反正老子两口子来的时候,看不到你人接机,就把你的腿卸了!”
电话挂后,贺禹也是一脸的无语。
武尧还是那个以前的武尧,而他,已经不在是那个以前的他了……
收拾心情,继续上班,继续普工。
……
“组长,后面几天我们厂搞篮球比赛,我们二车间在凑球员。
你会加入吗?”
贺禹的一个工友问着,女性……
“那个,我不会打篮球。”贺禹淡淡一笑,回答着。
“不会吧,你这么高,在我们二车间都是第二身高了。
篮球,你不会?”
那妹子广东人,说普通话,自带一股子的嗲味。
贺禹哭笑不得,说着:“我真不会。
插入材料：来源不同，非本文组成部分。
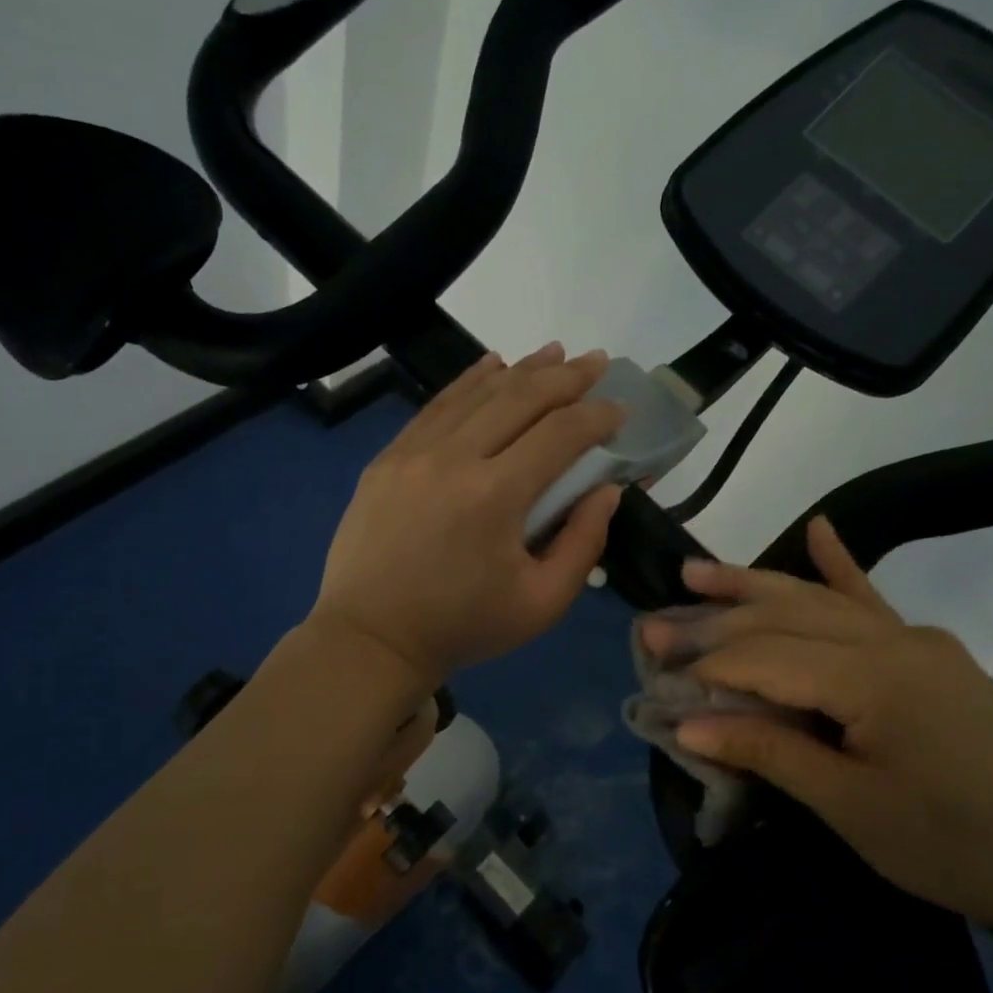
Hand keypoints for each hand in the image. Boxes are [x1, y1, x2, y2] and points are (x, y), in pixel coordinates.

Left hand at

”
“骗人!
反正他们把你的名字也给报上去了,到时候,我看你上了场,还怎么骗我?”
小妹子说着,气鼓鼓的走了……
贺禹一头雾水的,去问着另外一个工友朱标威,他是他们车间组织篮球队的负责人。
“怎么,她生我气干嘛,莫名其妙?
对了,篮球赛,把我的名字报上去干嘛?”
“这你还不知道?
那妹子喜欢你啊,你不是拒绝她,都骗她说你结婚了吗?
现在又骗她说你不会打篮球,谁信啊?”
“但是我真不会啊!”
“他们说组长你这么壮实,就算没见你打过,但是凑个人数,应该还是可以的。
樱木花道不就是个菜鸟嘛,打打大前锋,抢枪篮板应该问题不大吧?”
“我去,还樱木花道?
我是真不会啊……”
“没事儿,您就穿件球衣,给我们打气势嘛!”
贺禹已经临近崩溃的边缘了,无话可讲……
“对了,组长,你球衣要穿几号?”朱标威问着。
贺禹愣了愣,一个许久没有接触过的号码,在他的脑海中浮现……
“号!”
……(未完待续)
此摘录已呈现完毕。